• [Given request]:
Write out every text line of the records below word for word. Leave the pictures out.

* Start Given data *

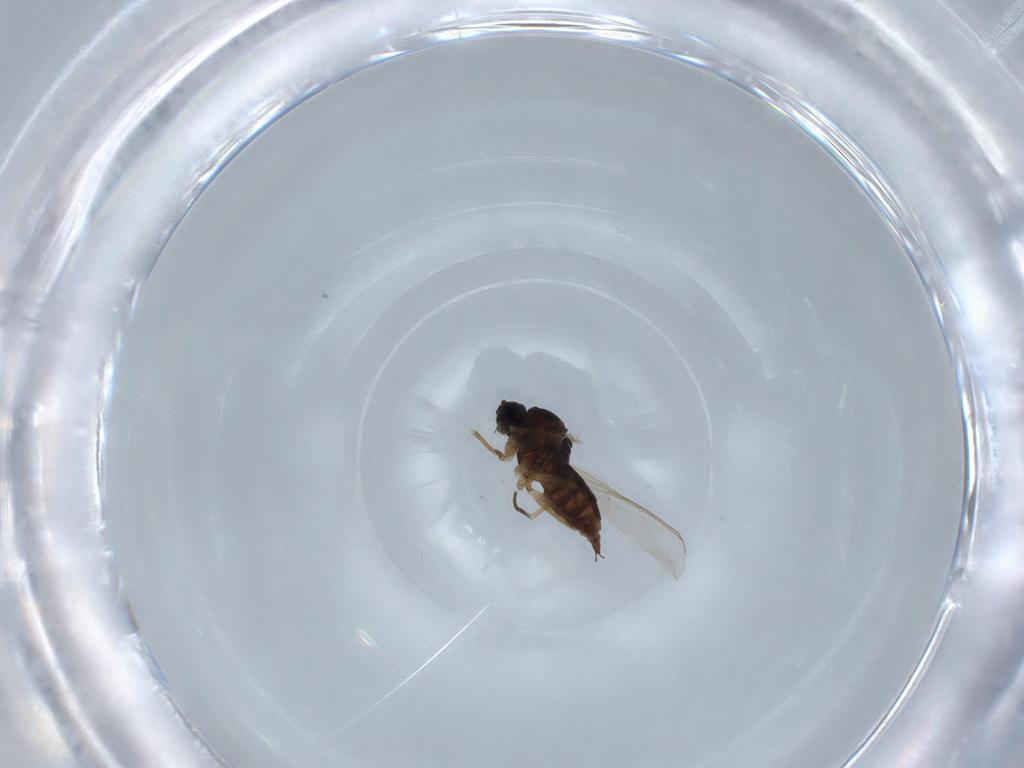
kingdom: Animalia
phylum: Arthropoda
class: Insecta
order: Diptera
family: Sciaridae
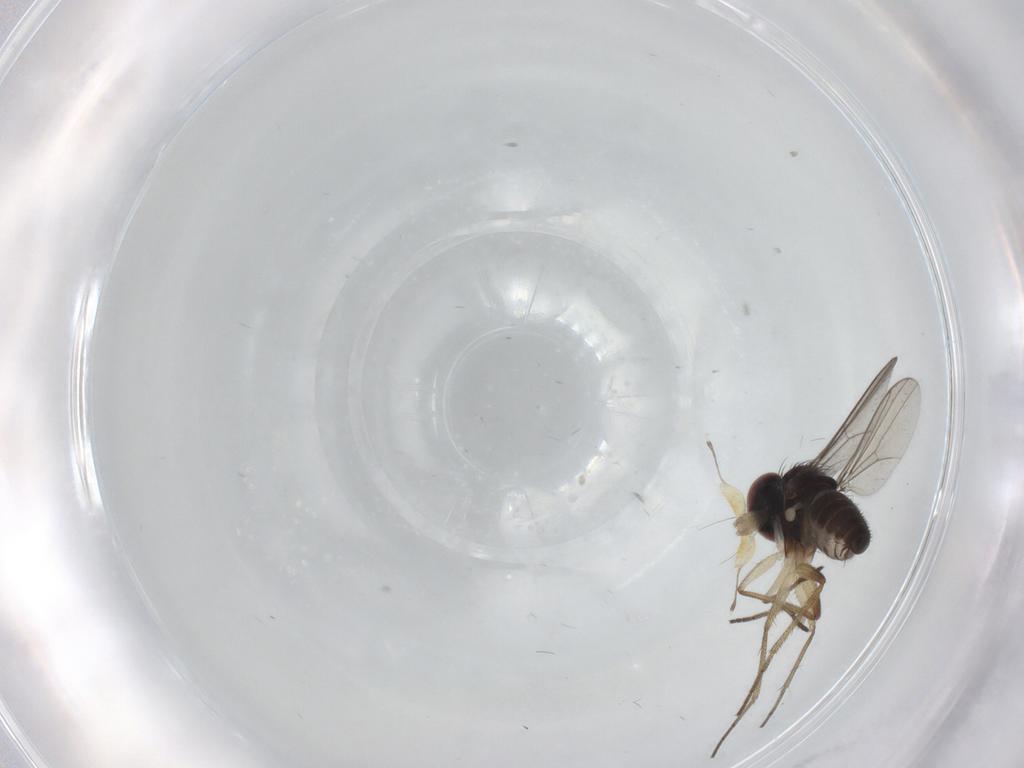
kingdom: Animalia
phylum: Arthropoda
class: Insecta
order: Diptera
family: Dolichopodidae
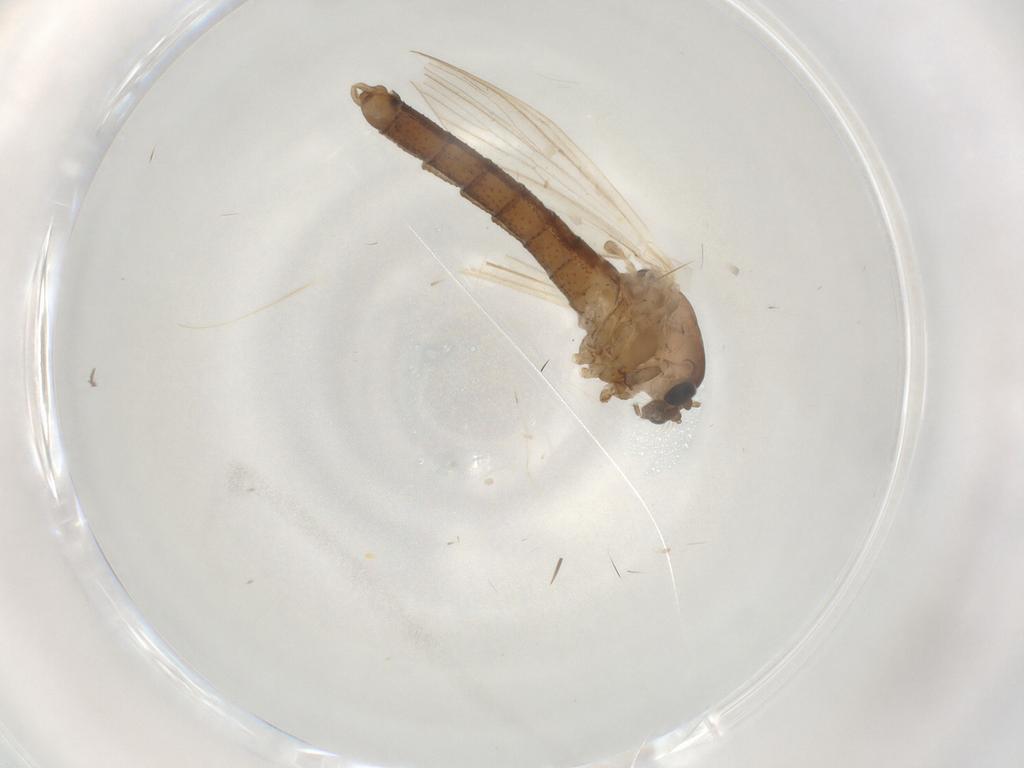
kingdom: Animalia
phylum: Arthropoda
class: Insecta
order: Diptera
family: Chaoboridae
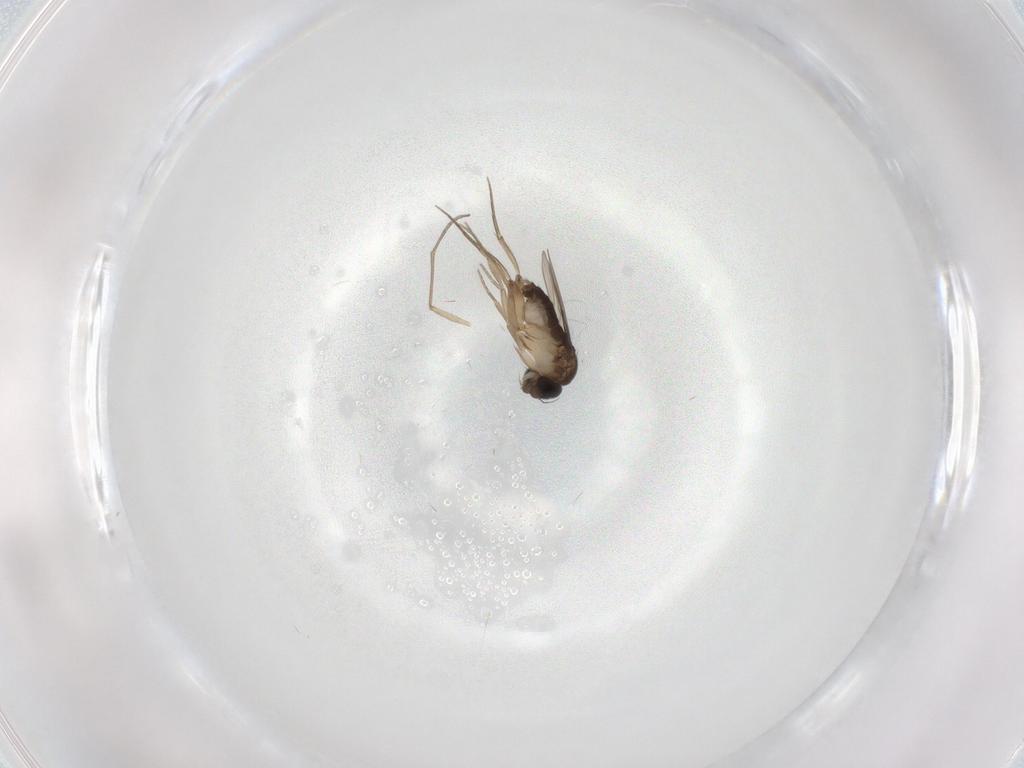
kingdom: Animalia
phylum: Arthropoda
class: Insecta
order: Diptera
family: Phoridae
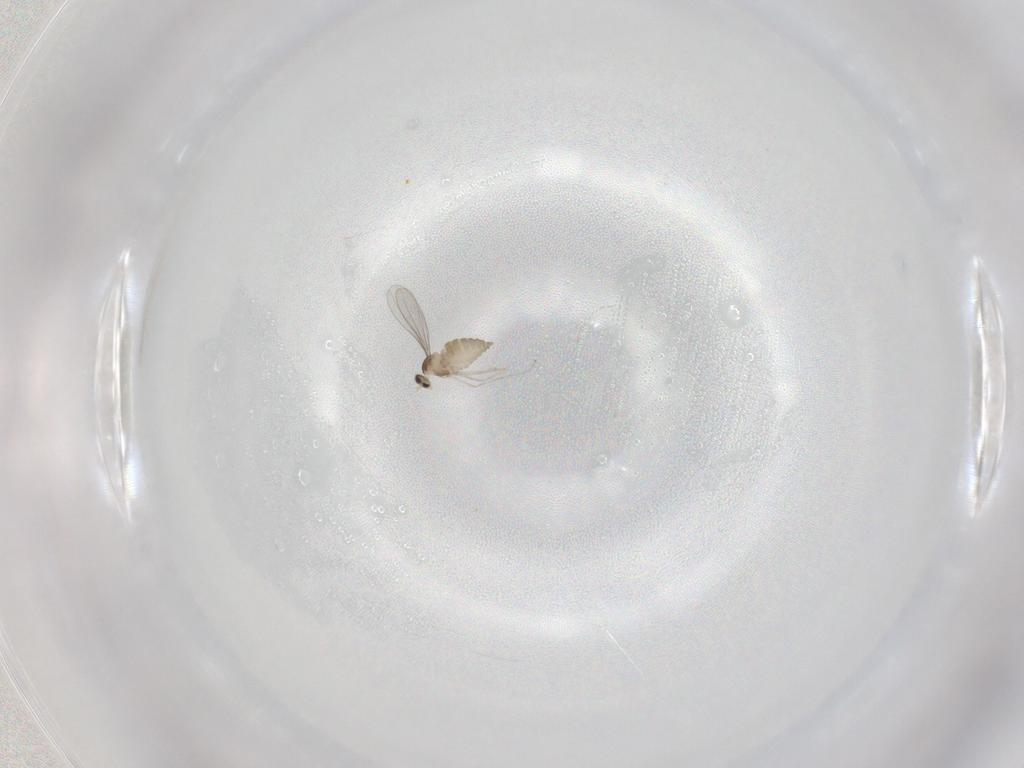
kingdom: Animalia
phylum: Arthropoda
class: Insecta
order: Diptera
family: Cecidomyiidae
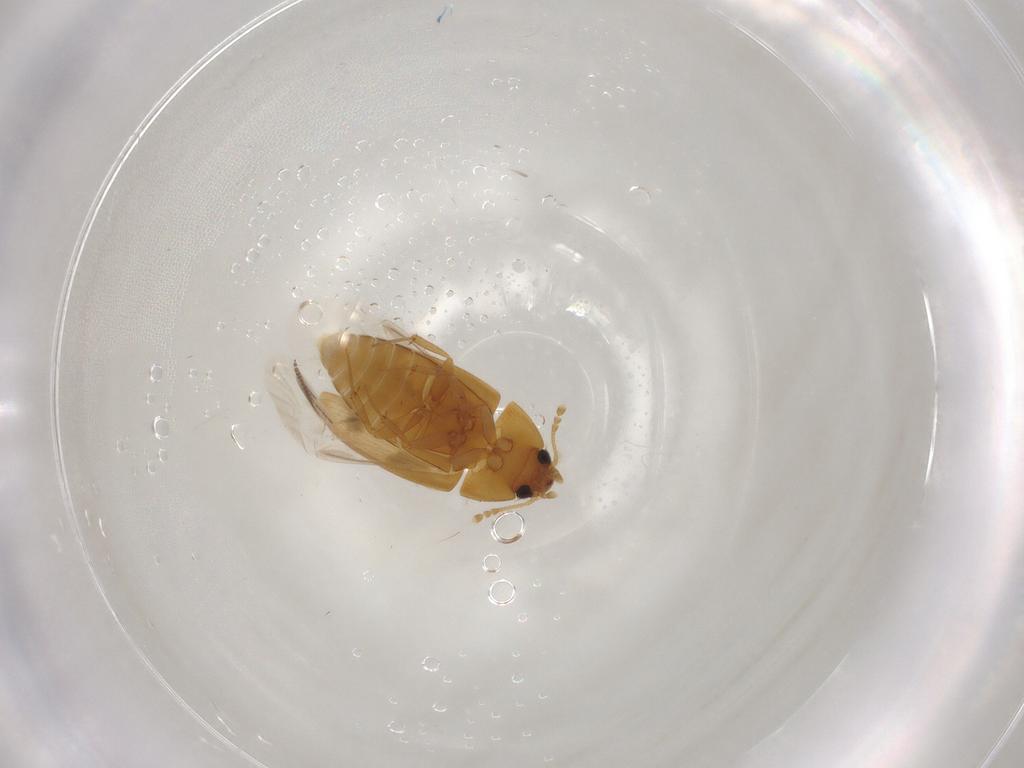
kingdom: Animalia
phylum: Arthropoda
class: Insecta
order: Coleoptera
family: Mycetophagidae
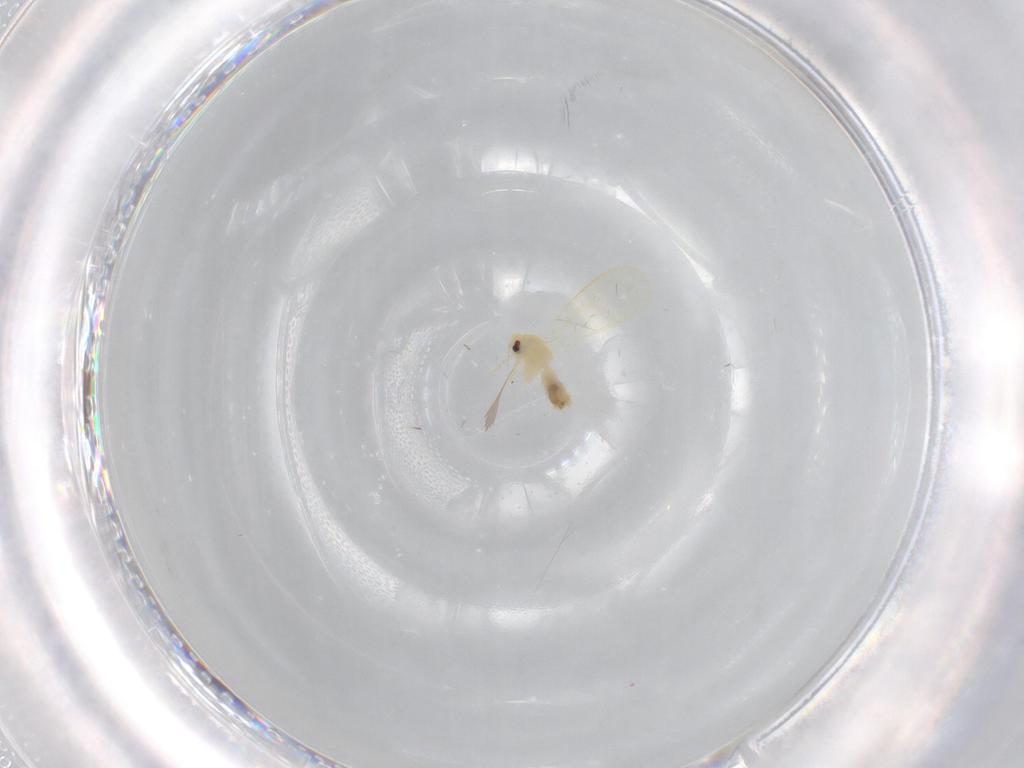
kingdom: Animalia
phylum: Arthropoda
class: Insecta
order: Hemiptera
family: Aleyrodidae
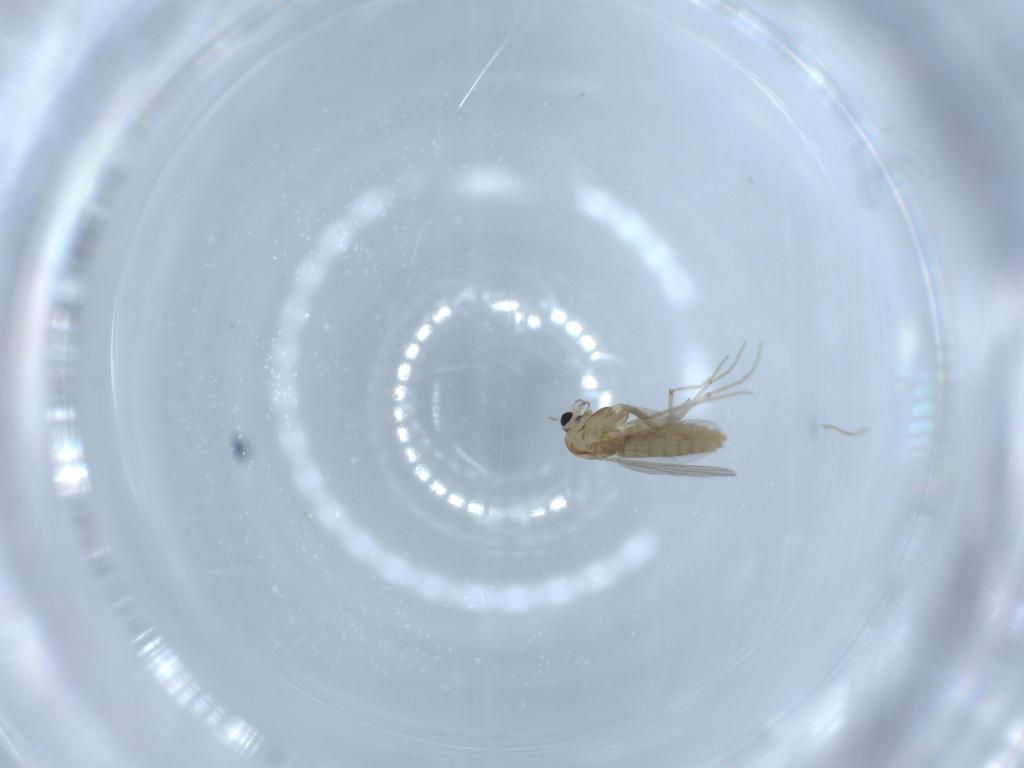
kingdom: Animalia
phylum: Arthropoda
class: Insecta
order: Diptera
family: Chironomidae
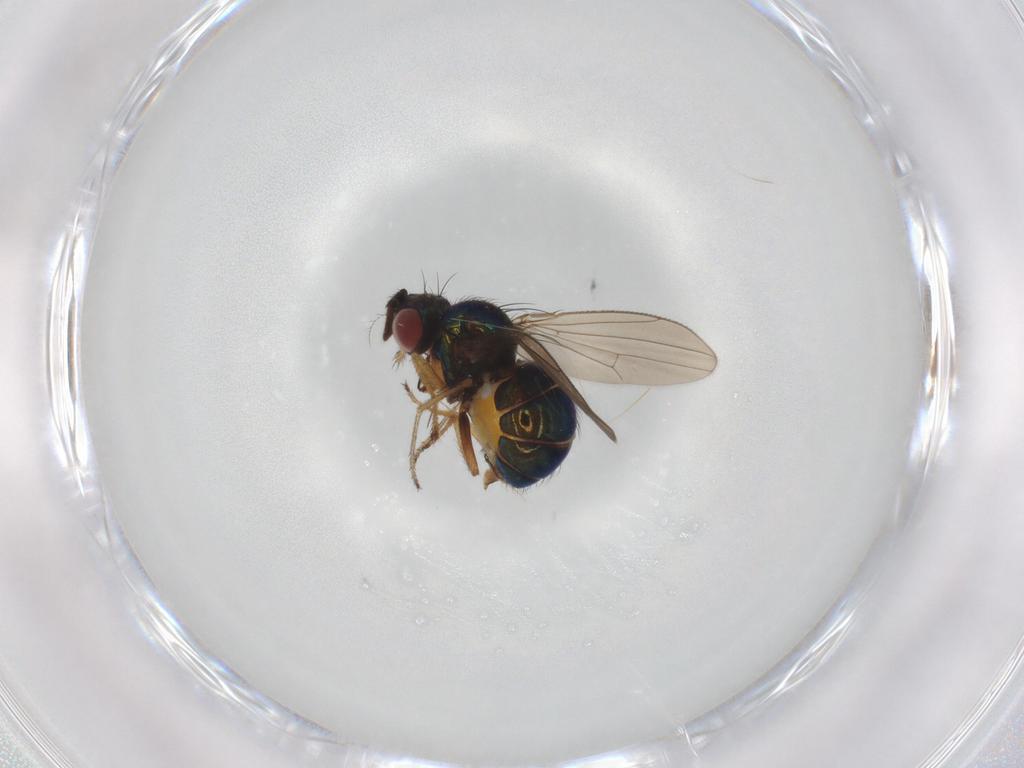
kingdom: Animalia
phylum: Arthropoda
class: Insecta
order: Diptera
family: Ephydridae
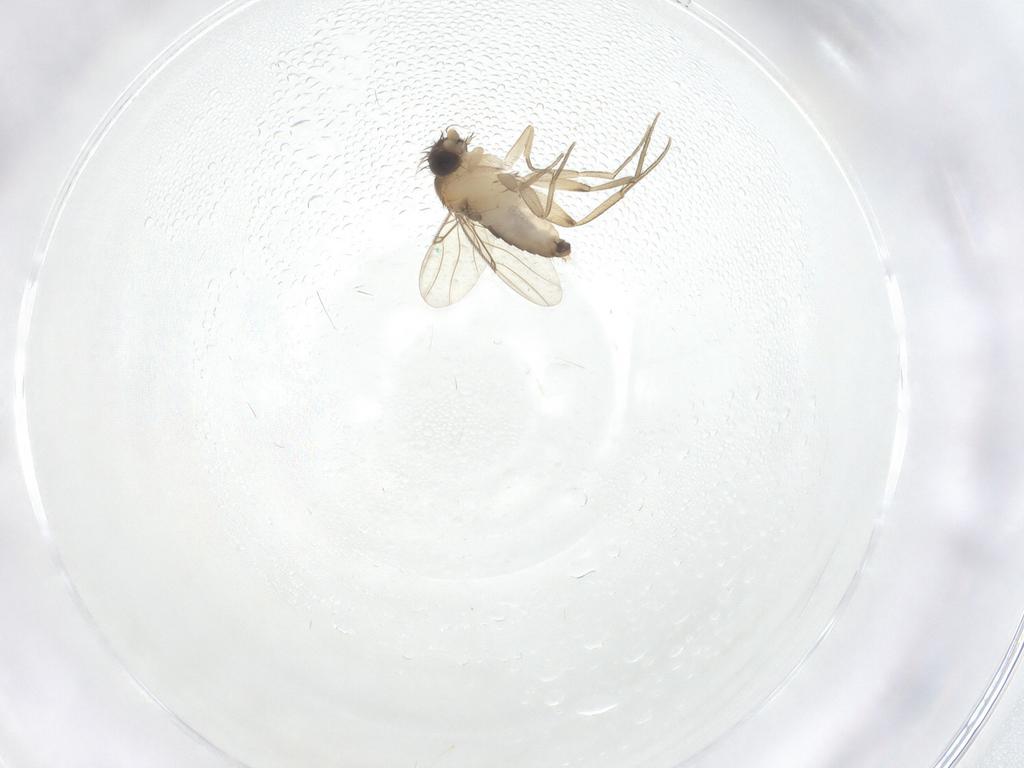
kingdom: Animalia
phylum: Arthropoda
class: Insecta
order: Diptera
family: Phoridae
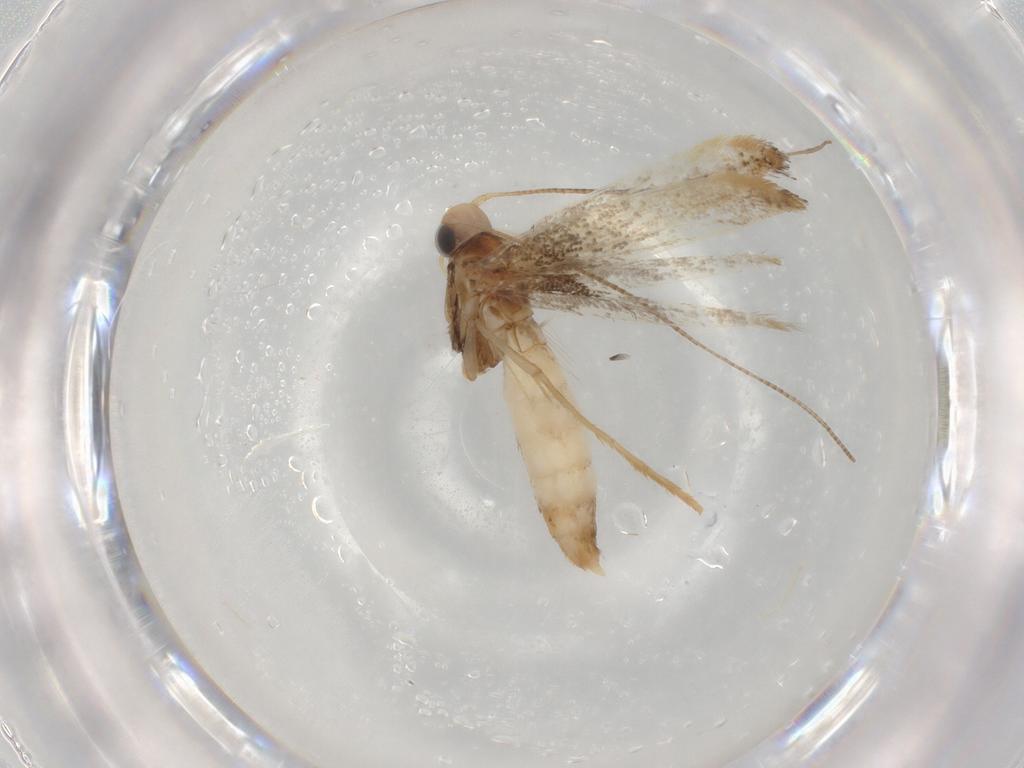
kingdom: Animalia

* End Given data *

• [Full response]:
kingdom: Animalia
phylum: Arthropoda
class: Insecta
order: Diptera
family: Sciaridae
kingdom: Animalia
phylum: Arthropoda
class: Insecta
order: Diptera
family: Dolichopodidae
kingdom: Animalia
phylum: Arthropoda
class: Insecta
order: Diptera
family: Chaoboridae
kingdom: Animalia
phylum: Arthropoda
class: Insecta
order: Diptera
family: Phoridae
kingdom: Animalia
phylum: Arthropoda
class: Insecta
order: Diptera
family: Cecidomyiidae
kingdom: Animalia
phylum: Arthropoda
class: Insecta
order: Coleoptera
family: Mycetophagidae
kingdom: Animalia
phylum: Arthropoda
class: Insecta
order: Hemiptera
family: Aleyrodidae
kingdom: Animalia
phylum: Arthropoda
class: Insecta
order: Diptera
family: Chironomidae
kingdom: Animalia
phylum: Arthropoda
class: Insecta
order: Diptera
family: Ephydridae
kingdom: Animalia
phylum: Arthropoda
class: Insecta
order: Diptera
family: Phoridae
kingdom: Animalia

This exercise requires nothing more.